The last thing that the Bush administration wants is to have to defend all of the lies that it used to justify its act of aggression. By insisting that the trial take place in Baghdad, the White House has ensured that the US invasion will never become a courtroom issue. All of the parties that comprise the Jafaari government are complicit in the US subjugation of Iraq and the entire Iraqi court system has been carefully vetted. In the event that Hussein’s defence lawyers are allowed to attend and question the competency of the court, there is no doubt that the presiding judges will quickly rule them out of order.
The blatant manner in which this kangaroo court is being organised is creating unease even among close supporters of the US occupation. Already there is widespread suspicion and disgust in Iraq and throughout the Middle East over Washington’s trampling on basic democratic rights. If Hussein’s case is widely perceived as what it is—a show trial—the outcome will be a political disaster, not a triumph, for the Jafaari administration. In a timid attempt to assert Iraqi sovereignty over proceedings, Hussain Shahristani, deputy chairman of the National Assembly, insisted this week that the assembly had to pass a law legitimising the special tribunal before the trial proceeds.

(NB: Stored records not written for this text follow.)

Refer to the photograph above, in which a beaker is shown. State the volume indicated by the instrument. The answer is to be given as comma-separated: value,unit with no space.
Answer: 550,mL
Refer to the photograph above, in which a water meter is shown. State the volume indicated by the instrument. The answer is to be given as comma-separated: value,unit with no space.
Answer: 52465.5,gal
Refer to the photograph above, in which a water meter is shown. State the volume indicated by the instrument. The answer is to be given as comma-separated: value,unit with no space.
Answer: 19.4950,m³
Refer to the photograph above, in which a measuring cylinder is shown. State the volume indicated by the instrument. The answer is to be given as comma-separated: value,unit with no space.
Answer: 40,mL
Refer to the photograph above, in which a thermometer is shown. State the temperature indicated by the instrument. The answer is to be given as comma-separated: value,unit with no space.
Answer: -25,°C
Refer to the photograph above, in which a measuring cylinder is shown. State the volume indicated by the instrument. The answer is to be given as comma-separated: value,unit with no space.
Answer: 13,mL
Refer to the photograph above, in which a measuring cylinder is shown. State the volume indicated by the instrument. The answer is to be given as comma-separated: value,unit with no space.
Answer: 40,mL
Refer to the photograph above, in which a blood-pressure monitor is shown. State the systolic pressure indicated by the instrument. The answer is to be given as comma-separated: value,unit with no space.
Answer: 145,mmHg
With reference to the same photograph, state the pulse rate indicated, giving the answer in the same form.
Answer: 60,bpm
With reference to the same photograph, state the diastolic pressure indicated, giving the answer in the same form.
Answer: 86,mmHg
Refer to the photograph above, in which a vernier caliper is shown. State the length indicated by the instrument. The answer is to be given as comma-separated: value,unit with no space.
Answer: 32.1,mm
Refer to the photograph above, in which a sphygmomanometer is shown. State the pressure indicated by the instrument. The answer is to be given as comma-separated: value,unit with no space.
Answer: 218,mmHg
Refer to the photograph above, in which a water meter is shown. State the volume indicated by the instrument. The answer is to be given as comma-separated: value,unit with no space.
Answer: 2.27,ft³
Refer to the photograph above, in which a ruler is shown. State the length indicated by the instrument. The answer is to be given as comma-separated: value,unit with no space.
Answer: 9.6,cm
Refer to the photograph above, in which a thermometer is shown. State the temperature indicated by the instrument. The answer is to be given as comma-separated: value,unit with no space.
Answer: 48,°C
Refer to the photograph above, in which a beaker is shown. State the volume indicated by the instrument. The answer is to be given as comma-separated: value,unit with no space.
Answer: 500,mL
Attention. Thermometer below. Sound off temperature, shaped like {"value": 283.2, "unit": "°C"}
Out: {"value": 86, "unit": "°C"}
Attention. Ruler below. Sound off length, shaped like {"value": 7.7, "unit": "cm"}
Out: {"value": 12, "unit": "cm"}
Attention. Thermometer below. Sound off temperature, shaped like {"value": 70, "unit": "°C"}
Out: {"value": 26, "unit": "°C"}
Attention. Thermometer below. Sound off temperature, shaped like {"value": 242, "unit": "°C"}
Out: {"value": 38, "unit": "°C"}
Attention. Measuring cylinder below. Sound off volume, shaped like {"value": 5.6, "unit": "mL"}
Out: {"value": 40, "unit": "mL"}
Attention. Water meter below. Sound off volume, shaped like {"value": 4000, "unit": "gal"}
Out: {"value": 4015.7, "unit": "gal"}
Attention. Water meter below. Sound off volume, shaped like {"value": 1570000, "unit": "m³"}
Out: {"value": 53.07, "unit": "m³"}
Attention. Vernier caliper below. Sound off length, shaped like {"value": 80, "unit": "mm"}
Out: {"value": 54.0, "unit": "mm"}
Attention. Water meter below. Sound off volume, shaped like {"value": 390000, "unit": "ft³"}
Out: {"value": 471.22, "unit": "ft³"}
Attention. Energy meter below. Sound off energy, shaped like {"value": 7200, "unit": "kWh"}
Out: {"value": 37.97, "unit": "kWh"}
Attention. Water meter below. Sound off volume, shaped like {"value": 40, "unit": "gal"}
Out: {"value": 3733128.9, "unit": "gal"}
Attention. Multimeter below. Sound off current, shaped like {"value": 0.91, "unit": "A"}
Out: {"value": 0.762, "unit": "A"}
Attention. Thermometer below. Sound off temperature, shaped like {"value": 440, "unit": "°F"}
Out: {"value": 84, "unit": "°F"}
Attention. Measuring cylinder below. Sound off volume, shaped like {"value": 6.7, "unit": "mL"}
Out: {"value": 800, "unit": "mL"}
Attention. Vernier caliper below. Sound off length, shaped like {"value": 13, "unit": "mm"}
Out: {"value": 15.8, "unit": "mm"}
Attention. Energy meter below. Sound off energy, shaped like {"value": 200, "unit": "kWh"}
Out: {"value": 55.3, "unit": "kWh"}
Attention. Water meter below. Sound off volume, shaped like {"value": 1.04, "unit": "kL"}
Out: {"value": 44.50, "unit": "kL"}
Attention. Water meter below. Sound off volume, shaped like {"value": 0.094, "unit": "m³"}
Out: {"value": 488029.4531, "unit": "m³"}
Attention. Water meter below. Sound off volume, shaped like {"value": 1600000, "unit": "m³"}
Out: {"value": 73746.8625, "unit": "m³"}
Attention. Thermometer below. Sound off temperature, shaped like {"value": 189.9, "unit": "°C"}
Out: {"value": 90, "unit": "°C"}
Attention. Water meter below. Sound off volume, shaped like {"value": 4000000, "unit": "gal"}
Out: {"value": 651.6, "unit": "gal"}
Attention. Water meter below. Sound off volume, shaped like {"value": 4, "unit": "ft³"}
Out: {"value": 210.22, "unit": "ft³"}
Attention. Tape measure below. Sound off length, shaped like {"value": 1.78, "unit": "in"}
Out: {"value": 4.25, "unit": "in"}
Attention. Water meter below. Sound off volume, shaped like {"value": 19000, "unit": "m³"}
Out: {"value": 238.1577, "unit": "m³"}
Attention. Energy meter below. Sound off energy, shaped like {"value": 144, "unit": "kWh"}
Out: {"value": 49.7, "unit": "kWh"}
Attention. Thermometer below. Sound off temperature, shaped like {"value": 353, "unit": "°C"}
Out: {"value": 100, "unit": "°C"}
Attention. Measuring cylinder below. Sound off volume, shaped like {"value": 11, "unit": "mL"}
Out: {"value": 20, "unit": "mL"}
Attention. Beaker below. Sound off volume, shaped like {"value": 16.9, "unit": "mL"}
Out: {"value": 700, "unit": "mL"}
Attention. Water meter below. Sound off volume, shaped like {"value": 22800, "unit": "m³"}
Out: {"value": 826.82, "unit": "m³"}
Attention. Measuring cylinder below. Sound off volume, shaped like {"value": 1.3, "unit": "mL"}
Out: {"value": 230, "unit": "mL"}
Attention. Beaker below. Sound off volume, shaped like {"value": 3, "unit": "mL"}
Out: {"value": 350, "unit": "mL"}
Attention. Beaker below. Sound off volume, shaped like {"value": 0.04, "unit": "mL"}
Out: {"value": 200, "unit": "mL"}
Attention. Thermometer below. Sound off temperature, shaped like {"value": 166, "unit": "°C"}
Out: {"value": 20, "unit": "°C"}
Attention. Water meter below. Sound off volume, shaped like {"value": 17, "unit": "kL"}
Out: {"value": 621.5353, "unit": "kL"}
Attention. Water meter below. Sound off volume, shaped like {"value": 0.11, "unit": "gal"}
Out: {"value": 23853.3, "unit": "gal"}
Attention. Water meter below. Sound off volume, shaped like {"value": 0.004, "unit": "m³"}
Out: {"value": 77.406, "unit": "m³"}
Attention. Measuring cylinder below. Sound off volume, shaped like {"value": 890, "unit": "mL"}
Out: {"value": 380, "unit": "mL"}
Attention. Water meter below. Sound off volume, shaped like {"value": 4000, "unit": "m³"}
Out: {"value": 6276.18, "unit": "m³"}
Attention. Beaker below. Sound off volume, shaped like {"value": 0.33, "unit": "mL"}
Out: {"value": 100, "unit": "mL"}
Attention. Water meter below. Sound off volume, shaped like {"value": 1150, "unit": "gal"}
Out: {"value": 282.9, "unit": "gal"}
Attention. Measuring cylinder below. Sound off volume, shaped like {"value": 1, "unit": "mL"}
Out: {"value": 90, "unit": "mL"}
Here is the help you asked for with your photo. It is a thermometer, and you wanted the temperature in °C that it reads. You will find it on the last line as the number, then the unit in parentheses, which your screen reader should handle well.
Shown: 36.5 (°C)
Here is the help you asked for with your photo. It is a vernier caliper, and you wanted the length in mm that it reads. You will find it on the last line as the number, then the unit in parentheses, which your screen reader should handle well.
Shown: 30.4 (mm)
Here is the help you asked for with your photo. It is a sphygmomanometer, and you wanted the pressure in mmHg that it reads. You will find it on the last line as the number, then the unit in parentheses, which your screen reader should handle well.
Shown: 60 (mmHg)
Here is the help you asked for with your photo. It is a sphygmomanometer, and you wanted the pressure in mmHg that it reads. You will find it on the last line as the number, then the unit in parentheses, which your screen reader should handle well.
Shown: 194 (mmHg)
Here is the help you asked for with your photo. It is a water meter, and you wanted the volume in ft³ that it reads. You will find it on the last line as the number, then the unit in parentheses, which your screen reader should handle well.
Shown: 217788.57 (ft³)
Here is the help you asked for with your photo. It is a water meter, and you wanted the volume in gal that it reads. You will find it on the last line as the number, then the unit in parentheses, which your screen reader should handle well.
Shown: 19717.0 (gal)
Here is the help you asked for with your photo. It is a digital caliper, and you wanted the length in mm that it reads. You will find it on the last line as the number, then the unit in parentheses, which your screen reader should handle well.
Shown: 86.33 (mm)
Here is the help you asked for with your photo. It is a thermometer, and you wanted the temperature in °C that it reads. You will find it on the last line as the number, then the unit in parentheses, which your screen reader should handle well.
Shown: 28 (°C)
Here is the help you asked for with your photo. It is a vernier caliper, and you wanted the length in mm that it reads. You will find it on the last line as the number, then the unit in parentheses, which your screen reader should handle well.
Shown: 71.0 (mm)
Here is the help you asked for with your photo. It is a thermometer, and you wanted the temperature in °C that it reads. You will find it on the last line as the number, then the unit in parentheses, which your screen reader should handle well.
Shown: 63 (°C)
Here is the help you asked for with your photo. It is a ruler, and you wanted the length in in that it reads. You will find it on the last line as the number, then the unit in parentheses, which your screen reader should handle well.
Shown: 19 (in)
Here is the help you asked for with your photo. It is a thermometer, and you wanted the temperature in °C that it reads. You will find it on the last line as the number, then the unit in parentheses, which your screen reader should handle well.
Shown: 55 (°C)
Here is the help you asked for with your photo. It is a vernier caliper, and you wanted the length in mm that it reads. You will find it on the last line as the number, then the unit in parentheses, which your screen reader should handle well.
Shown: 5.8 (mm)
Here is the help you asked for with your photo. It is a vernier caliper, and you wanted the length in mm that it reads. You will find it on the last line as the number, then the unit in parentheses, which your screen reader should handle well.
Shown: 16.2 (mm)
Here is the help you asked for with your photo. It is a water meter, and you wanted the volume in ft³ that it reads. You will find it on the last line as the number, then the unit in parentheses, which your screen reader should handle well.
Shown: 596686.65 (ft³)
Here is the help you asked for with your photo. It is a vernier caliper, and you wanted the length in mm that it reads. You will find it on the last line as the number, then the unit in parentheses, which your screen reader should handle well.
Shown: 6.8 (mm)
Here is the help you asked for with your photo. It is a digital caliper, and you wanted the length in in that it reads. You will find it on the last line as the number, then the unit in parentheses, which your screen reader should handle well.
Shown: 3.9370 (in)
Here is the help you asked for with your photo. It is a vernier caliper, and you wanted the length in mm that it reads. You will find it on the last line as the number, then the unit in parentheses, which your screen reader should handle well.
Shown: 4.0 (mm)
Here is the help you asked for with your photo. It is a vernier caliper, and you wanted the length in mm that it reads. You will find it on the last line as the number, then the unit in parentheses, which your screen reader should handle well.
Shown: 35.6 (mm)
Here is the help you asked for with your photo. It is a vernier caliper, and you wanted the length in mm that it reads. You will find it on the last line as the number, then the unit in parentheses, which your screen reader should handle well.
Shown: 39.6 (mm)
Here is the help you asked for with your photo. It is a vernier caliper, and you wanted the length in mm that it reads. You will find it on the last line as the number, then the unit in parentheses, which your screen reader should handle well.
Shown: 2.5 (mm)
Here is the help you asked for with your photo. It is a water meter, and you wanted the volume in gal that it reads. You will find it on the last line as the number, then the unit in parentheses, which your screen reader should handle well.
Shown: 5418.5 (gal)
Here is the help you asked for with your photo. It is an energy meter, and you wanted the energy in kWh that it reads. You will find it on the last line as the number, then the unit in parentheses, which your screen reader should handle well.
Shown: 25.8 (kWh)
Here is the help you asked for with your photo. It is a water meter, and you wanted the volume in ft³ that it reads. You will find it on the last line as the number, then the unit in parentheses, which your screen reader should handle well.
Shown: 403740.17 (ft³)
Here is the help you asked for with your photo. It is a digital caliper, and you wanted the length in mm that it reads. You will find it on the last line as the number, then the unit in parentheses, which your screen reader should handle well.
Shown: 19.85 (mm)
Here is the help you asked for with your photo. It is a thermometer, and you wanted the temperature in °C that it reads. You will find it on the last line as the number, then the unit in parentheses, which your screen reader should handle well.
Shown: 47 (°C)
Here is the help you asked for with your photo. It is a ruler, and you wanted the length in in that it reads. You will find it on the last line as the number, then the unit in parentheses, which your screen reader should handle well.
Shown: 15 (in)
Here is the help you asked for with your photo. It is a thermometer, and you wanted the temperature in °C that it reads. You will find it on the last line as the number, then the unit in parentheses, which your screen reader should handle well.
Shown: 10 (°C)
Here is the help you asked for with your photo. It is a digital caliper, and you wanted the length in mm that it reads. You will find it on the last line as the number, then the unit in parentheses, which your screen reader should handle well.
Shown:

A blunter message was delivered by US-based international law expert M. Cherif Bassiouni in a memorandum addressed to Jafaari and posted on the foreignpolicy.com web site this month. Bassiouni, who has been involved in restructuring legal education in Iraq, offered various suggestions for lending the process a more credible veneer and warned: “Unfortunately, the trials of Saddam and his associates are in serious danger of appearing illegitimate to the Iraqi population and the broader Arab and Muslim worlds. The Iraqi Special Tribunal, which will try Saddam and other high regime officials, has serious legal, political, and public relations defects. A trial that could be one of the most important in Arab history now may seem as little more than an American show trial and an exercise in victor’s justice.”